Çünkü benim vatandaşım bazen saflığı tutuyor, bu tür yalancılara da inanıyor. Bana cevap geliyor. Cevap ne biliyor musunuz? Onun genel sekreteri, attığı cevap şu. 'Kaçak sarayı önce kaçak olmaktan çıkar' diyor. Danıştay buranın kaçak olmadığını defaatle açıkladı ve biz de bunu yayınladık. Ama bunlar hukuktan falan anlamaz ki. Bunun o cevabını yazan kişisi zaten cahili cühela. Bunlar Danıştay kararı da dinlemez. Bunlar en sonunda bana şunu dedirtecekler, ey Kılıçdaroğlu ne zamandan beri Beytepe Külliyesi'nin tuvaletlerini gezdin veya oralarının temizliğini yaptın da bunların altın suyuna batırılmış klozet olduğunu öğrendin. İstemiyor mu bunu? O zaman bunun kılavuzu berbat. Kılavuzu karga olanın vay haline. Kargaya da hakaret etmiş oluyoruz ya. Bunların durumu bu."

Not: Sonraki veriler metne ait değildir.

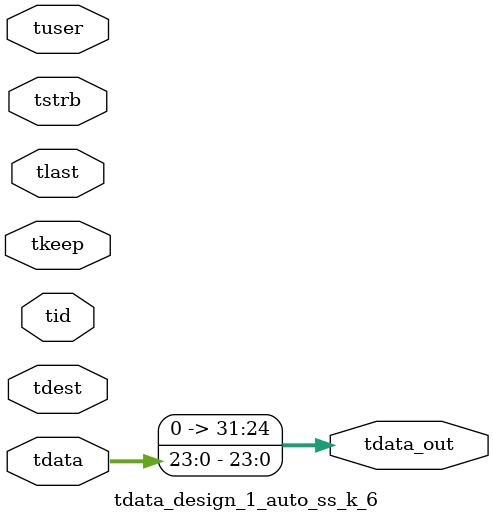
<source format=v>


`timescale 1ps/1ps

module tdata_design_1_auto_ss_k_6 #
(
parameter C_S_AXIS_TDATA_WIDTH = 32,
parameter C_S_AXIS_TUSER_WIDTH = 0,
parameter C_S_AXIS_TID_WIDTH   = 0,
parameter C_S_AXIS_TDEST_WIDTH = 0,
parameter C_M_AXIS_TDATA_WIDTH = 32
)
(
input  [(C_S_AXIS_TDATA_WIDTH == 0 ? 1 : C_S_AXIS_TDATA_WIDTH)-1:0     ] tdata,
input  [(C_S_AXIS_TUSER_WIDTH == 0 ? 1 : C_S_AXIS_TUSER_WIDTH)-1:0     ] tuser,
input  [(C_S_AXIS_TID_WIDTH   == 0 ? 1 : C_S_AXIS_TID_WIDTH)-1:0       ] tid,
input  [(C_S_AXIS_TDEST_WIDTH == 0 ? 1 : C_S_AXIS_TDEST_WIDTH)-1:0     ] tdest,
input  [(C_S_AXIS_TDATA_WIDTH/8)-1:0 ] tkeep,
input  [(C_S_AXIS_TDATA_WIDTH/8)-1:0 ] tstrb,
input                                                                    tlast,
output [C_M_AXIS_TDATA_WIDTH-1:0] tdata_out
);

assign tdata_out = {tdata[23:0]};

endmodule


</source>
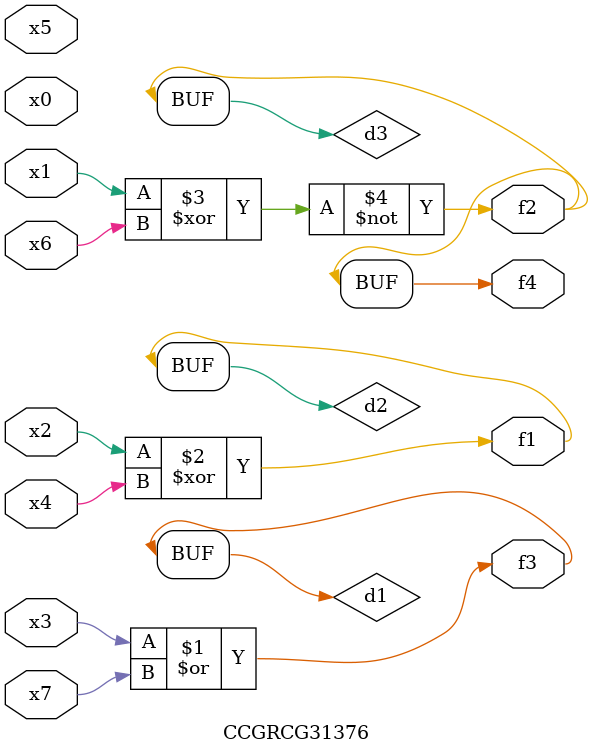
<source format=v>
module CCGRCG31376(
	input x0, x1, x2, x3, x4, x5, x6, x7,
	output f1, f2, f3, f4
);

	wire d1, d2, d3;

	or (d1, x3, x7);
	xor (d2, x2, x4);
	xnor (d3, x1, x6);
	assign f1 = d2;
	assign f2 = d3;
	assign f3 = d1;
	assign f4 = d3;
endmodule

</source>
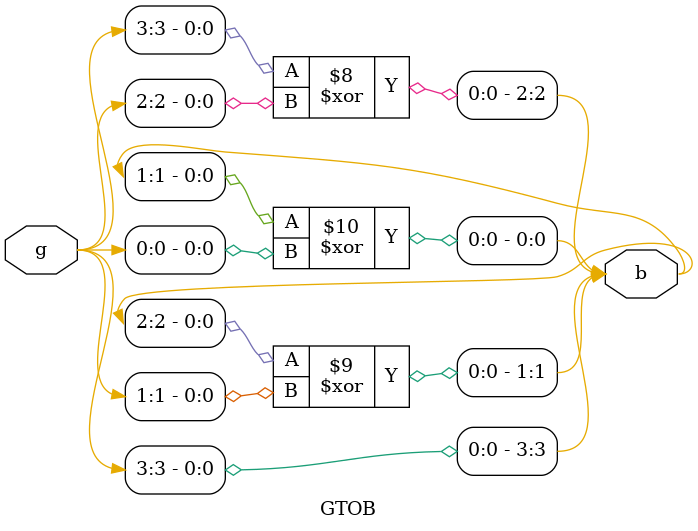
<source format=v>
module GTOB(
           input [3:0]g,
           output [3:0]b
           );

       //gate primitives
       buf b2(b[3],g[3]);
       xor x1(b[2],b[3],g[2]);
       xor x2(b[1],b[2],g[1]);
       xor x3(b[0],b[1],g[0]);
endmodule

     //testbench
     module GTOB_tb();
        reg [3:0]g;
        wire [3:0]b;

        //instantition
        GTOB G1(g,b);

        initial 
        repeat(5)
        begin
         g=$random % 16;#10;
         end
         initial
         $monitor("g=%b b=%b Time=%0t",g,b,$time);
      endmodule



</source>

"Aynı hizaya diziliyorlar"

Erdoğan, yeni Türkiye'nin önünü kesmek istiyenlerin nasıl biraraya geldiğinin millet tarafından görüldüğünü kaydederek, "Yeni Türkiye'nin önünü kesmek isteyenler kimler, nasıl biraraya geliyor görüyor musunuz? Bunlara desek ki 'Erzurumlunun şöyle bir derdi var, gelin destek verin çözelim' inanın gelmezler. Ama mesele yeni Türkiye'nin önünü kesmek olunca, bir anda aynı hizaya diziliyorlar. Hakkari havaalanı iki yıl ertelendi, müteahhidi tehdit ettiler; iş makinelerini yaktılar. Bundan dolayı gecikti. Hakkari'ye bu havalimanını yapan biz, Ağrı'ya, Iğdır'a, Kars'a, Muş'a yapan biz. Burada Kürt kardeşlerim var diye biz bu hizmetleri aksattık mı? Ya seviyoruz ya...Biz Kürdünü de seviyoruz, Zazasını da seviyoruz, Türkünü de seviyoruz, hepsini seviyoruz, Arabını da seviyoruz. Yaradılanı yaradandan ötürü seviyoruz. Ama beni bu Kürt kardeşlerim anlamayacak mı diye de dertleniyorum, onu da söyleyeyim" diye konuştu.

Cumhurbaşkanı Erdoğan, "Fetih kutlamasına gelenlere 'Bizans'ın son kalıntısı' diyecek kadar kendi tarihinden, kendi köklerinden kopmuş olanların milliyetçilik lafını ağızlarına dahi almaya hakları yoktur" dedi.